The United States Postal Service has long lived on the financial edge, but it has never been as close to the precipice as it is today: the agency is so low on cash that it will not be able to make a $5.5 billion payment due this month and may have to shut down entirely this winter unless Congress takes emergency action to stabilize its finances.
Yeah, and the odds of that are pretty much next to zero. Add postal carriers and mail sorters to the list of evil, immoral government employees and retirees that are the bane of America's existence and must be made to pay. Meanwhile, let's eliminate corporate taxes!
Seriously, Republicans now have the opportunity to extract even more concessions from middle-class America in order to transfer untold billions to the top of the pyramid. But the problem is all those welfare queens delivering your mail, right?
[Postmaster General] Donahoe’s hope is to cut $20 billion of the $75 billion in annual costs by 2015. To do that, he wants to close many post offices and slash the number of sorting facilities to 200 from 500 and trim the agency’s work force by 220,000 people, from its current 653,000. (A decade ago, the agency employed nearly 900,000.)
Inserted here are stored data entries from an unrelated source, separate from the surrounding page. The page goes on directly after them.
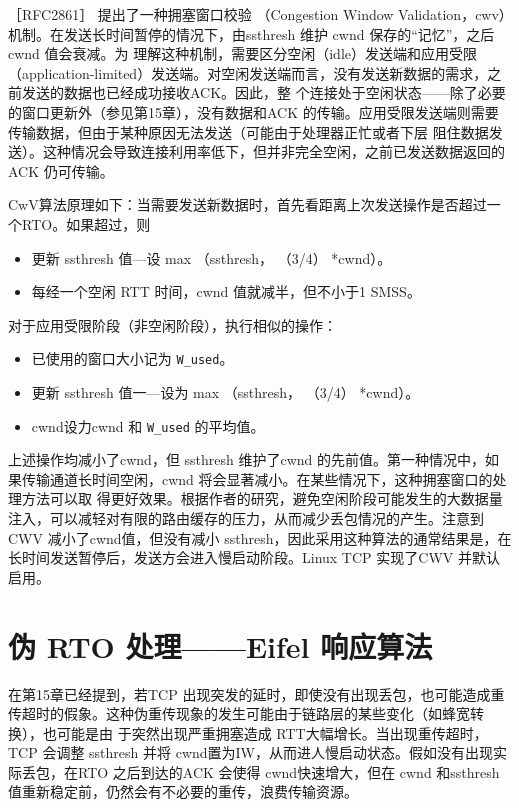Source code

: ［RFC2861］ 提出了一种拥塞窗口校验 （Congestion Window Validation，cwv）机制。在发送长时间暂停的情况下，由ssthresh 维护 cwnd 保存的“记忆”，之后cwnd 值会衰减。为
理解这种机制，需要区分空闲（idle）发送端和应用受限（application-limited）发送端。对空闲发送端而言，没有发送新数据的需求，之前发送的数据也已经成功接收ACK。因此，整
个连接处于空闲状态——除了必要的窗口更新外（参见第15章），没有数据和ACK 的传输。应用受限发送端则需要传输数据，但由于某种原因无法发送（可能由于处理器正忙或者下层
阻住数据发送）。这种情况会导致连接利用率低下，但并非完全空闲，之前已发送数据返回的ACK 仍可传输。

CwV算法原理如下：当需要发送新数据时，首先看距离上次发送操作是否超过一个RTO。如果超过，则

\begin{itemize}
    \item 更新 ssthresh 值—设 max （ssthresh， （3/4） *cwnd）。
    \item 每经一个空闲 RTT 时间，cwnd 值就减半，但不小于1 SMSS。
\end{itemize}
对于应用受限阶段（非空闲阶段），执行相似的操作：
\begin{itemize}
    \item 已使用的窗口大小记为 \verb|W_used|。
    \item 更新 ssthresh 值一—设为 max （ssthresh， （3/4） *cwnd）。
    \item cwnd设力cwnd 和 \verb|W_used| 的平均值。
\end{itemize}

上述操作均减小了cwnd，但 ssthresh 维护了cwnd 的先前值。第一种情况中，如果传输通道长时间空闲，cwnd 将会显著减小。在某些情况下，这种拥塞窗口的处理方法可以取
得更好效果。根据作者的研究，避免空闲阶段可能发生的大数据量注入，可以减轻对有限的路由缓存的压力，从而减少丢包情况的产生。注意到CWV 减小了cwnd值，但没有减小
ssthresh，因此采用这种算法的通常结果是，在长时间发送暂停后，发送方会进入慢启动阶段。Linux TCP 实现了CWV 并默认启用。

\section{伪 RTO 处理——Eifel 响应算法}
在第15章已经提到，若TCP 出现突发的延时，即使没有出现丢包，也可能造成重传超时的假象。这种伪重传现象的发生可能由于链路层的某些变化（如蜂宽转换），也可能是由
于突然出现严重拥塞造成 RTT大幅增长。当出现重传超时，TCP 会调整 ssthresh 并将 cwnd置为IW，从而进人慢启动状态。假如没有出现实际丢包，在RTO 之后到达的ACK 会使得
cwnd快速增大，但在 cwnd 和ssthresh 值重新稳定前，仍然会有不必要的重传，浪费传输资源。

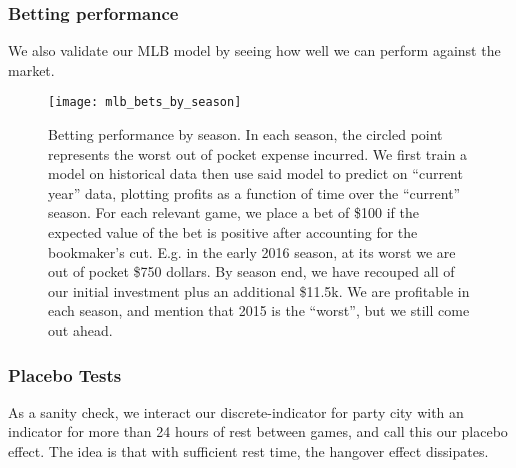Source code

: \documentclass[letterpaper,12pt]{article}
\begin{document}
\subsubsection{Betting performance}
We also validate our MLB model by seeing how well we can perform against the
market.
\begin{figure}[!h]
  \centering
  \label{mlb bets by season}
  \texttt{[image: mlb\_bets\_by\_season]}
  \caption{Betting performance by season. In each season, the 
    circled point represents the worst out of pocket expense incurred.
    We first train a model on historical data then use said model to predict on ``current year''
    data, plotting profits as a function of time over the ``current'' season. For each relevant
    game, we place a bet of \$100 if the expected value of the bet is positive after accounting for the bookmaker's cut. E.g. in the     early 2016 season,
    at its worst we are out of pocket \$750 dollars. By season end, we have     recouped all of
    our initial investment plus an additional \$11.5k. We are profitable in each season, and mention that 2015 is the ``worst'', but we still come out ahead.}
  \label{bettingperf}
\end{figure}

\subsubsection{Placebo Tests} As a sanity check, we interact our
discrete-indicator for party city with an indicator for more than 24 hours of rest
between games, and call this our placebo effect. 
The idea is that with sufficient rest time, the hangover effect dissipates.
\end{document}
Wait, we've already cut 250,000 postal workers over the last decade and now we have to cut 220,000 more? You're telling me the problem in America is that we can't afford a postal service? Seriously? It's almost like massive tax cuts are a problem in the long run or something. Here's the kicker:
Meanwhile, Representative Darrell Issa, the California Republican who is chairman of the House Oversight Committee, says the pension proposals would amount to an unjustifiable bailout that would not solve the agency’s underlying problems. He is pushing a bill that would create an emergency oversight board that could order huge cost-cutting and void the postal service’s contracts — a proposal that not just the unions, but Senators Carper and Collins oppose.
That's the backbreaker, right there. If that's allowed to pass, then Republicans will use the oversight board to void all government worker provisions and fire millions in an effort to privatize and monetize as many government services as possible. It'll also mean the end of organized labor in America, for good.
And that's the real memo to be delivered. PS, $75 billion a year, the entire bill for the Postal Service, is roughly one quarter of the average yearly cost of our wars in Iraq and Afghanistan over the last nine years.
But what we really need is more tax cuts.